WHAT IS BEING ASKED
Copy down all of the lines below word for word. Leave the pictures out of your answer.

Saved entries
..........

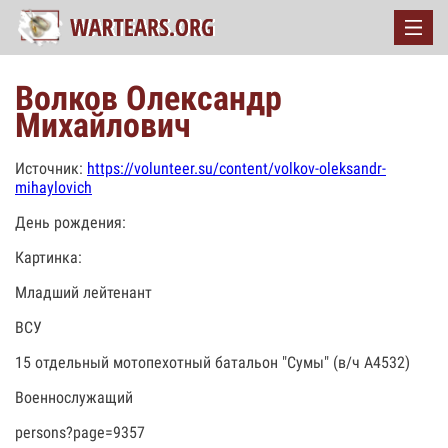
Волков Олександр
Михайлович
Источник:
https://volunteer.su/content/volkov-oleksandr-
mihaylovich
День рождения:
Картинка:
Младший лейтенант
ВСУ
15 отдельный мотопехотный батальон "Сумы" (в/ч А4532)
Военнослужащий
persons?page=9357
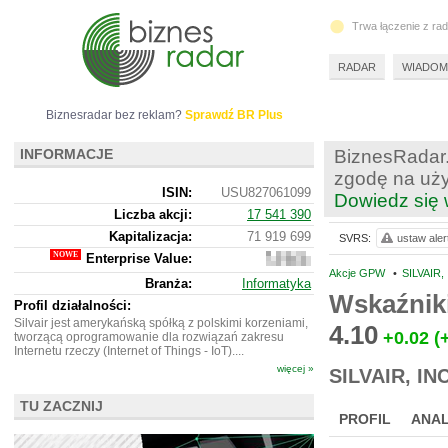
Trwa łączenie z ra
RADAR
WIADOM
Biznesradar bez reklam?
Sprawdź BR Plus
INFORMACJE
BiznesRadar.
zgodę na uży
ISIN:
USU827061099
Dowiedz się 
Liczba akcji:
17 541 390
Kapitalizacja:
71 919 699
SVRS:
ustaw aler
Enterprise Value:
86
669
Akcje GPW
•
SILVAIR,
Branża:
Informatyka
673
Wskaźnik
Profil działalności:
Silvair jest amerykańską spółką z polskimi korzeniami,
4.10
+0.02
(
tworzącą oprogramowanie dla rozwiązań zakresu
Internetu rzeczy (Internet of Things - IoT)....
więcej »
SILVAIR, INC
TU ZACZNIJ
PROFIL
ANAL
NOWE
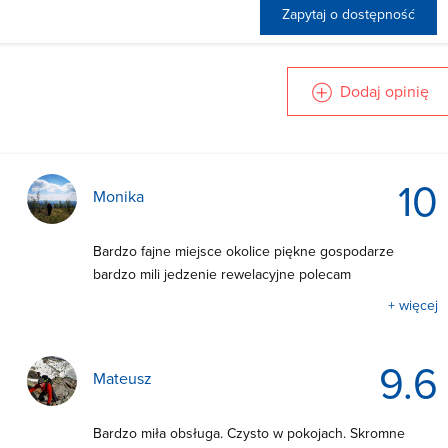
Zapytaj o dostępność
Dodaj opinię
10
Monika
Bardzo fajne miejsce okolice piękne gospodarze
bardzo mili jedzenie rewelacyjne polecam
+ więcej
9.6
Mateusz
Bardzo miła obsługa. Czysto w pokojach. Skromne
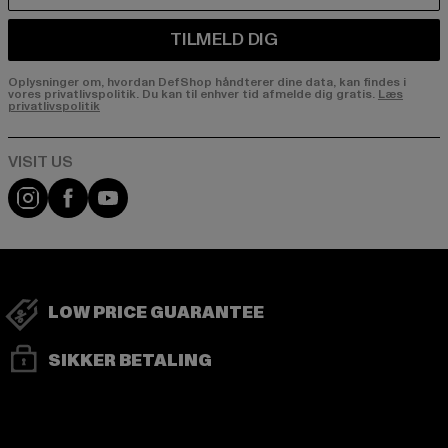
TILMELD DIG
Oplysninger om, hvordan DefShop håndterer dine data, kan findes i
vores privatlivspolitik. Du kan til enhver tid afmelde dig gratis.
Læs
privatlivspolitik
Visit our Instagram page:
Visit our Facebook page:
Visit our YouTube channel:
LOW PRICE GUARANTEE
SIKKER BETALING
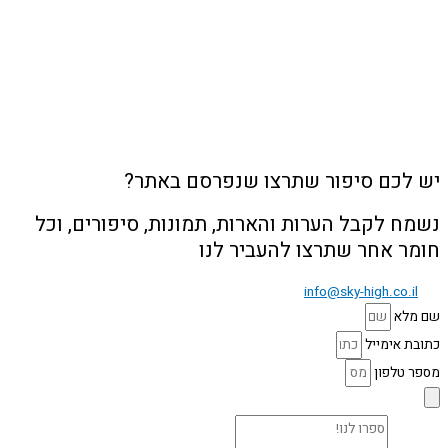
יש לכם סיפור שתרצו שנפרסם באתר?
נשמח לקבל הערות והארות, תמונות, סיפורים, וכל
חומר אחר שתרצו להעביר לנו
info@sky-high.co.il
שם מלא
כתובת אימייל
מספר טלפון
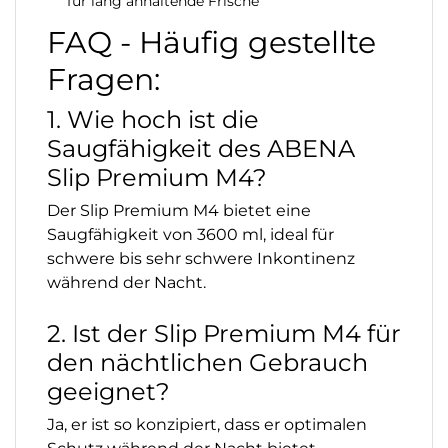
für lang anhaltende Frische
FAQ - Häufig gestellte
Fragen:
1. Wie hoch ist die
Saugfähigkeit des ABENA
Slip Premium M4?
Der Slip Premium M4 bietet eine
Saugfähigkeit von 3600 ml, ideal für
schwere bis sehr schwere Inkontinenz
während der Nacht.
2. Ist der Slip Premium M4 für
den nächtlichen Gebrauch
geeignet?
Ja, er ist so konzipiert, dass er optimalen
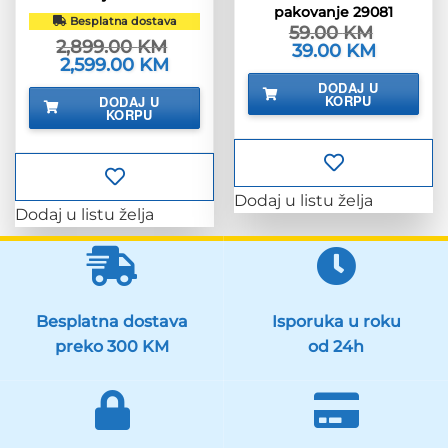
pakovanje 29081
Besplatna dostava
59.00
KM
2,899.00
KM
Izvorna
39.00
KM
Trenutna
Izvorna
2,599.00
KM
Trenutna
cijena
cijena
cijena
cijena
bila
je:
DODAJ U
bila
je:
je:
39.00 KM.
KORPU
DODAJ U
je:
2,599.00 KM.
59.00 KM.
KORPU
2,899.00 KM.
Dodaj u listu želja
Dodaj u listu želja
Besplatna dostava
Isporuka u roku
preko 300 KM
od 24h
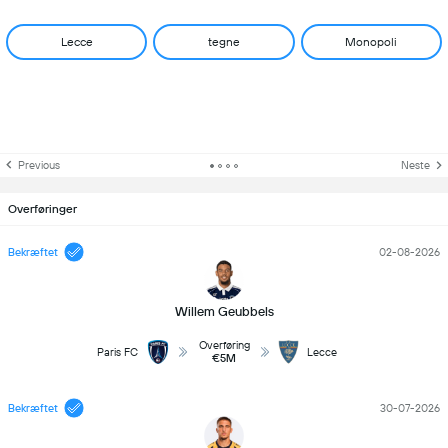
Lecce
tegne
Monopoli
Previous
Neste
Overføringer
Bekræftet
02-08-2026
Willem Geubbels
Overføring
Paris FC
Lecce
€5M
Bekræftet
30-07-2026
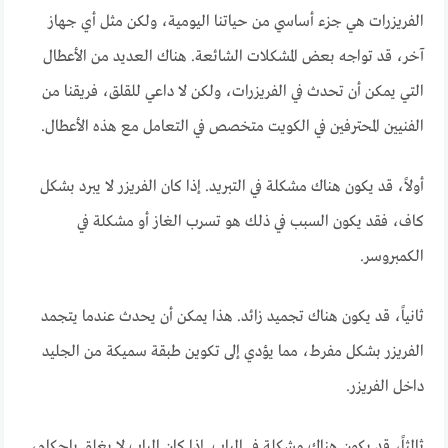
الفريزرات هي جزء أساسي من حياتنا اليومية، ولكن مثل أي جهاز
آخر، قد تواجه بعض المشكلات الشائعة. هناك العديد من الأعطال
التي يمكن أن تحدث في الفريزرات، ولكن لا داعي للقلق، فريقنا من
الفنيين المحترفين في الكويت متخصص في التعامل مع هذه الأعطال.
أولاً، قد يكون هناك مشكلة في التبريد. إذا كان الفريزر لا يبرد بشكل
كاف، فقد يكون السبب في ذلك هو تسرب الغاز أو مشكلة في
الكمبروسر.
ثانياً، قد يكون هناك تجميد زائد. هذا يمكن أن يحدث عندما يتجمد
الفريزر بشكل مفرط، مما يؤدي إلى تكوين طبقة سميكة من الجليد
داخل الفريزر.
ثالثاً، قد يكون هناك مشكلة في الباب. إذا كان الباب لا يغلق بإحكام،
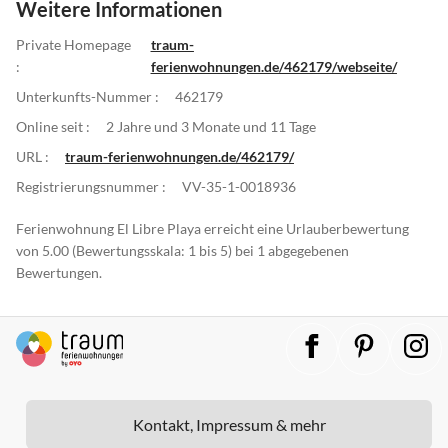
Weitere Informationen
Private Homepage
traum-
:
ferienwohnungen.de/462179/webseite/
Unterkunfts-Nummer :
462179
Online seit :
2 Jahre und 3 Monate und 11 Tage
URL :
traum-ferienwohnungen.de/462179/
Registrierungsnummer :
VV-35-1-0018936
Ferienwohnung El Libre Playa erreicht eine Urlauberbewertung
von 5.00 (Bewertungsskala: 1 bis 5) bei 1 abgegebenen
Bewertungen.
Kontakt, Impressum & mehr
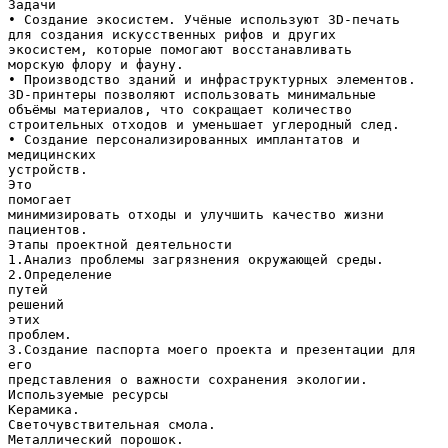
Задачи
• Создание экосистем. Учёные используют 3D-печать
для создания искусственных рифов и других
экосистем, которые помогают восстанавливать
морскую флору и фауну.
• Производство зданий и инфраструктурных элементов.
3D-принтеры позволяют использовать минимальные
объёмы материалов, что сокращает количество
строительных отходов и уменьшает углеродный след.
• Создание персонализированных имплантатов и
медицинских
устройств.
Это
помогает
минимизировать отходы и улучшить качество жизни
пациентов.
Этапы проектной деятельности
1.Анализ проблемы загрязнения окружающей среды.
2.Определение
путей
решений
этих
проблем.
3.Создание паспорта моего проекта и презентации для
его
представления о важности сохранения экологии.
Используемые ресурсы
Керамика.
Светочувствительная смола.
Металлический порошок.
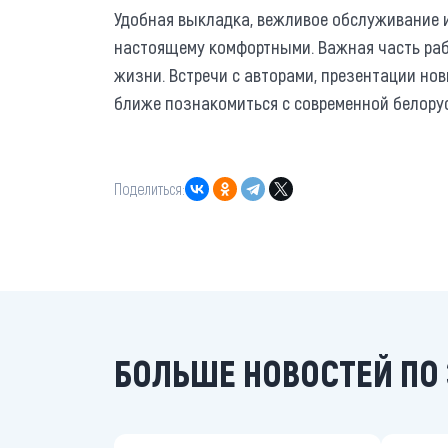
Удобная выкладка, вежливое обслуживание и 
настоящему комфортными. Важная часть раб
жизни. Встречи с авторами, презентации нов
ближе познакомиться с современной белорус
Поделиться:
БОЛЬШЕ НОВОСТЕЙ ПО 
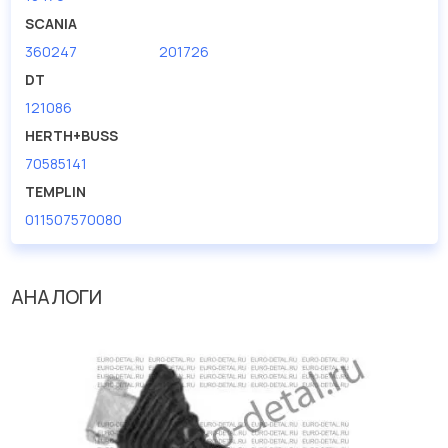
дисковые с гарантией от производителя TRUCKTEC.
SCANIA
360247
201726
Производитель
TRUCKTEC
DT
121086
HERTH+BUSS
70585141
TEMPLIN
011507570080
АНАЛОГИ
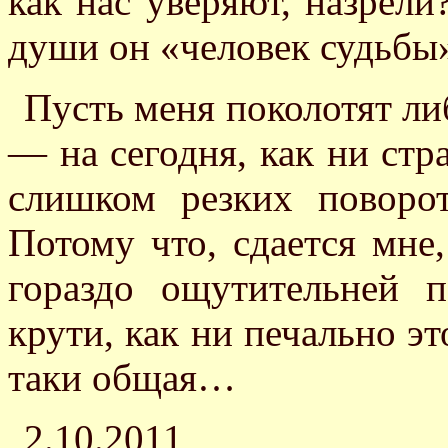
как нас уверяют, назрели
души он «человек судьбы»
Пусть меня поколотят ли
— на сегодня, как ни стр
слишком резких повор
Потому что, сдается мне,
гораздо ощутительней п
крути, как ни печально эт
таки общая…
2.10.2011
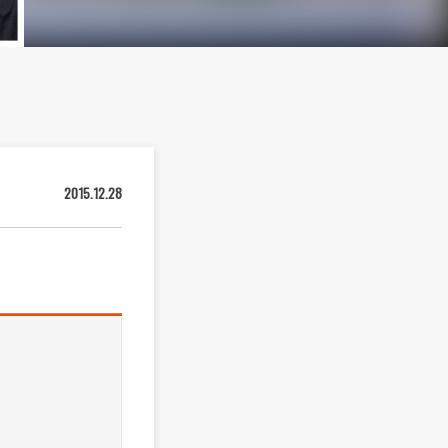
2015.12.28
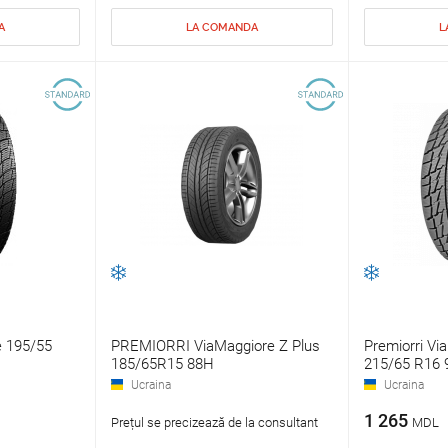
A
LA COMANDA
L
e 195/55
PREMIORRI ViaMaggiore Z Plus
Premiorri Vi
185/65R15 88H
215/65 R16 
Ucraina
Ucraina
1 265
Prețul se precizează de la consultant
MDL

..........

OUTPUT OF THE TASK
Волков Олександр
Михайлович
Источник:
https://volunteer.su/content/volkov-oleksandr-
mihaylovich
День рождения:
Картинка:
Младший лейтенант
ВСУ
15 отдельный мотопехотный батальон "Сумы" (в/ч А4532)
Военнослужащий
persons?page=9357
Trwa łączenie z ra
RADAR
WIADOM
Biznesradar bez reklam?
Sprawdź BR Plus
INFORMACJE
BiznesRadar.
zgodę na uży
ISIN:
USU827061099
Dowiedz się 
Liczba akcji:
17 541 390
Kapitalizacja:
71 919 699
SVRS:
ustaw aler
Enterprise Value:
86
669
Akcje GPW
•
SILVAIR,
Branża:
Informatyka
673
Wskaźnik
Profil działalności:
Silvair jest amerykańską spółką z polskimi korzeniami,
4.10
+0.02
(
tworzącą oprogramowanie dla rozwiązań zakresu
Internetu rzeczy (Internet of Things - IoT)....
więcej »
SILVAIR, INC
TU ZACZNIJ
PROFIL
ANAL
NOWE
Zapytaj o dostępność
Dodaj opinię
10
Monika
Bardzo fajne miejsce okolice piękne gospodarze
bardzo mili jedzenie rewelacyjne polecam
+ więcej
9.6
Mateusz
Bardzo miła obsługa. Czysto w pokojach. Skromne
TILMELD DIG
Oplysninger om, hvordan DefShop håndterer dine data, kan findes i
vores privatlivspolitik. Du kan til enhver tid afmelde dig gratis.
Læs
privatlivspolitik
Visit our Instagram page:
Visit our Facebook page:
Visit our YouTube channel:
LOW PRICE GUARANTEE
SIKKER BETALING
יש לכם סיפור שתרצו שנפרסם באתר?
נשמח לקבל הערות והארות, תמונות, סיפורים, וכל
חומר אחר שתרצו להעביר לנו
info@sky-high.co.il
שם מלא
כתובת אימייל
מספר טלפון
für lang anhaltende Frische
FAQ - Häufig gestellte
Fragen:
1. Wie hoch ist die
Saugfähigkeit des ABENA
Slip Premium M4?
Der Slip Premium M4 bietet eine
Saugfähigkeit von 3600 ml, ideal für
schwere bis sehr schwere Inkontinenz
während der Nacht.
2. Ist der Slip Premium M4 für
den nächtlichen Gebrauch
geeignet?
Ja, er ist so konzipiert, dass er optimalen
pakovanje 29081
Besplatna dostava
59.00
KM
2,899.00
KM
Izvorna
39.00
KM
Trenutna
Izvorna
2,599.00
KM
Trenutna
cijena
cijena
cijena
cijena
bila
je:
DODAJ U
bila
je:
je:
39.00 KM.
KORPU
DODAJ U
je:
2,599.00 KM.
59.00 KM.
KORPU
2,899.00 KM.
Dodaj u listu želja
Dodaj u listu želja
Besplatna dostava
Isporuka u roku
preko 300 KM
od 24h
Lecce
tegne
Monopoli
Previous
Neste
Overføringer
Bekræftet
02-08-2026
Willem Geubbels
Overføring
Paris FC
Lecce
€5M
Bekræftet
30-07-2026
الفريزرات هي جزء أساسي من حياتنا اليومية، ولكن مثل أي جهاز
آخر، قد تواجه بعض المشكلات الشائعة. هناك العديد من الأعطال
التي يمكن أن تحدث في الفريزرات، ولكن لا داعي للقلق، فريقنا من
الفنيين المحترفين في الكويت متخصص في التعامل مع هذه الأعطال.
أولاً، قد يكون هناك مشكلة في التبريد. إذا كان الفريزر لا يبرد بشكل
كاف، فقد يكون السبب في ذلك هو تسرب الغاز أو مشكلة في
الكمبروسر.
ثانياً، قد يكون هناك تجميد زائد. هذا يمكن أن يحدث عندما يتجمد
الفريزر بشكل مفرط، مما يؤدي إلى تكوين طبقة سميكة من الجليد
داخل الفريزر.
ثالثاً، قد يكون هناك مشكلة في الباب. إذا كان الباب لا يغلق بإحكام،
Weitere Informationen
Private Homepage
traum-
:
ferienwohnungen.de/462179/webseite/
Unterkunfts-Nummer :
462179
Online seit :
2 Jahre und 3 Monate und 11 Tage
URL :
traum-ferienwohnungen.de/462179/
Registrierungsnummer :
VV-35-1-0018936
Ferienwohnung El Libre Playa erreicht eine Urlauberbewertung
von 5.00 (Bewertungsskala: 1 bis 5) bei 1 abgegebenen
Bewertungen.
Kontakt, Impressum & mehr
Задачи
• Создание экосистем. Учёные используют 3D-печать
для создания искусственных рифов и других
экосистем, которые помогают восстанавливать
морскую флору и фауну.
• Производство зданий и инфраструктурных элементов.
3D-принтеры позволяют использовать минимальные
объёмы материалов, что сокращает количество
строительных отходов и уменьшает углеродный след.
• Создание персонализированных имплантатов и
медицинских
устройств.
Это
помогает
минимизировать отходы и улучшить качество жизни
пациентов.
Этапы проектной деятельности
1.Анализ проблемы загрязнения окружающей среды.
2.Определение
путей
решений
этих
проблем.
3.Создание паспорта моего проекта и презентации для
его
представления о важности сохранения экологии.
Используемые ресурсы
Керамика.
Светочувствительная смола.
Металлический порошок.
Удобная выкладка, вежливое обслуживание и 
настоящему комфортными. Важная часть раб
жизни. Встречи с авторами, презентации нов
ближе познакомиться с современной белорус
Поделиться:
БОЛЬШЕ НОВОСТЕЙ ПО 
дисковые с гарантией от производителя TRUCKTEC.
SCANIA
360247
201726
Производитель
TRUCKTEC
DT
121086
HERTH+BUSS
70585141
TEMPLIN
011507570080
АНАЛОГИ
как нас уверяют, назрели
души он «человек судьбы»
Пусть меня поколотят ли
— на сегодня, как ни стр
слишком резких повор
Потому что, сдается мне,
гораздо ощутительней п
крути, как ни печально эт
таки общая…
2.10.2011
2015.12.28
A
LA COMANDA
L
e 195/55
PREMIORRI ViaMaggiore Z Plus
Premiorri Vi
185/65R15 88H
215/65 R16 
Ucraina
Ucraina
1 265
Prețul se precizează de la consultant
MDL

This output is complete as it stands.